● **Gösterilen metin**:
Türkiye, dış politikada çok hazin bir mağlubiyeti yaşıyor. Üç yıl önce Orta Doğu’nun fatihi diye takdim edilen Başbakan Erdoğan, şimdi bölgenin her yerinde istenmeyen adamdır.

Türkmen yurdu Telafer bu vahşilerin eline geçti. 200 binden fazla kişi Telafer’den kaçıyor. Evsiz, parasız, korumasız bu insanların akıbetleri meçhul. Çoğu Türkmen, Türk... Bunlar yakındaki Rabia ve Sincar’a sığınmaya çalışıyor. Ancak, ne Sincar ne de Rabia, Telafer’den kaçan nüfusu kaldırabilecek kapasiteye sahip. Nitekim büyük bir insani dram yaşanmaya başlandı. Bölgedeki hava sıcaklıklarının son derece yüksek olması Telafer’den kaçan Türkmenleri olumsuz yönde etkiliyor. Su, yiyecek, ilaç ve barınacak yer gibi temel ihtiyaçların sağlanması yönünde zorluklar yaşanıyor. Duruma acilen çözüm bulunması gerekiyor.

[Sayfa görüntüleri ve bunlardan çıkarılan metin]

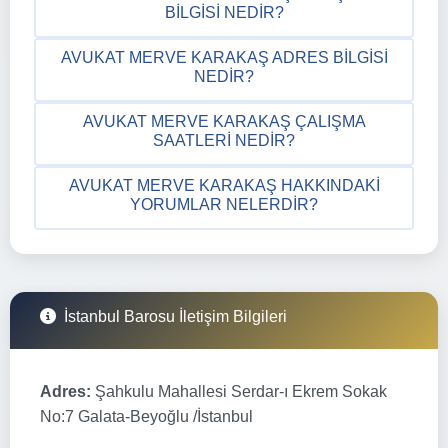
BILGISI NEDIR?
AVUKAT MERVE KARAKAŞ ADRES BILGISI
NEDIR?
AVUKAT MERVE KARAKAŞ ÇALIŞMA
SAATLERI NEDIR?
AVUKAT MERVE KARAKAŞ HAKKINDAKI
YORUMLAR NELERDIR?
İstanbul Barosu İletişim Bilgileri
Adres:
Şahkulu Mahallesi Serdar-ı Ekrem Sokak
No:7 Galata-Beyoğlu /İstanbul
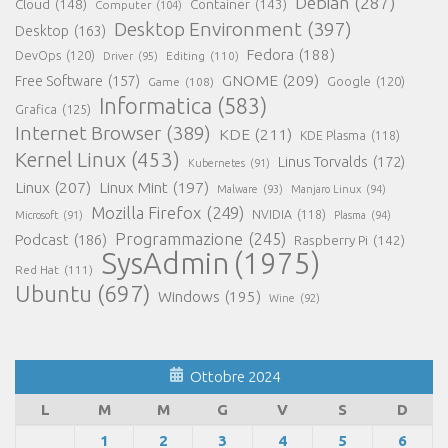
Debian
(287)
Cloud
(148)
Container
(143)
Computer
(104)
Desktop Environment
(397)
Desktop
(163)
Fedora
(188)
DevOps
(120)
Editing
(110)
Driver
(95)
GNOME
(209)
Free Software
(157)
Game
(108)
Google
(120)
Informatica
(583)
Grafica
(125)
Internet Browser
(389)
KDE
(211)
KDE Plasma
(118)
Kernel Linux
(453)
Linus Torvalds
(172)
Kubernetes
(91)
Linux
(207)
Linux Mint
(197)
Malware
(93)
Manjaro Linux
(94)
Mozilla Firefox
(249)
NVIDIA
(118)
Microsoft
(91)
Plasma
(94)
Programmazione
(245)
Podcast
(186)
Raspberry Pi
(142)
SysAdmin
(1975)
Red Hat
(111)
Ubuntu
(697)
Windows
(195)
Wine
(92)
Ottobre 2024
L
M
M
G
V
S
D
1
2
3
4
5
6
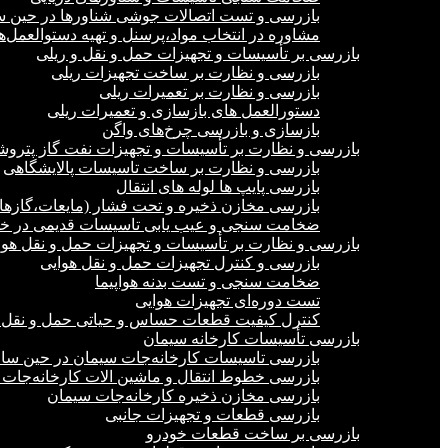
بازرسی و تست اتصالات جوشی شناورها در حین 
مشاوره در انتخاب مواد،پرسنل و تهیه دستوالعمل‌
بازرسی بر تأسیسات و تجهیزات حمل و نقل و ریلی
بازرسی و نظارت بر ساخت تجهیزات ریلی
بازرسی و نظارت بر تعمیرات ریلی
دستورالعمل های بازسازی و تعمیرات ریلی
بازسازی و بازرسی چرخ‌های واگن
بازرسی و نظارت بر تأسیسات و تجهیزات نفت گاز پترو
بازرسی و نظارت بر ساخت تاسیسات پالایشگاهی
بازرسی پایپ ها لوله های انتقال
بازرسی مخازن ذخیره و تحت فشار (مایعات،گازها)
ضخامت سنجی و عیب یابی تاسیسات قدیمی در خشک
بازرسی و نظارت بر تأسیسات و تجهیزات حمل و نقل هوا
بازرسی و کنترل تجهیزات حمل و نقل هوایی
ضخامت سنجی و تست بدنه هواپیما
تست دوره‌ای تجهیزات هوایی
کنترل کیفیت قطعات حساس و حیاتی حمل و نقل 
بازرسی تأسیسات کارخانه سیمان
بازرسی تاسیسات کارخانه‌جات سیمان در حین س
بازرسی خطوط انتقال و ماشین الات کارخانه‌جات
بازرسی مخازن ذخیره کارخانه‌جات سیمان
بازرسی قطعات و تجهیزات جانبی
بازرسی بر ساخت قطعات خودرو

● **Görev 1**: Telafer hakkındaki metne göre Telafer'den kaç kişiden fazlası kaçıyor?
● **Görev 2**: Satırlarda "بازرسی و تست اتصالات جوشی شناورها در حین" geçen satırla başlayıp "بازرسی پایپ ها لوله های انتقال" geçen satırla biten kısmı, iki uç satır da dahil, olduğu gibi yeniden yaz.
Metin ile satırlar birbirinden bağımsız iki ayrı malzemedir.

● **Görevin cevabı 1**: 200 binden fazla kişi.

● **Görevin cevabı 2**:
بازرسی و تست اتصالات جوشی شناورها در حین 
مشاوره در انتخاب مواد،پرسنل و تهیه دستوالعمل‌
بازرسی بر تأسیسات و تجهیزات حمل و نقل و ریلی
بازرسی و نظارت بر ساخت تجهیزات ریلی
بازرسی و نظارت بر تعمیرات ریلی
دستورالعمل های بازسازی و تعمیرات ریلی
بازسازی و بازرسی چرخ‌های واگن
بازرسی و نظارت بر تأسیسات و تجهیزات نفت گاز پترو
بازرسی و نظارت بر ساخت تاسیسات پالایشگاهی
بازرسی پایپ ها لوله های انتقال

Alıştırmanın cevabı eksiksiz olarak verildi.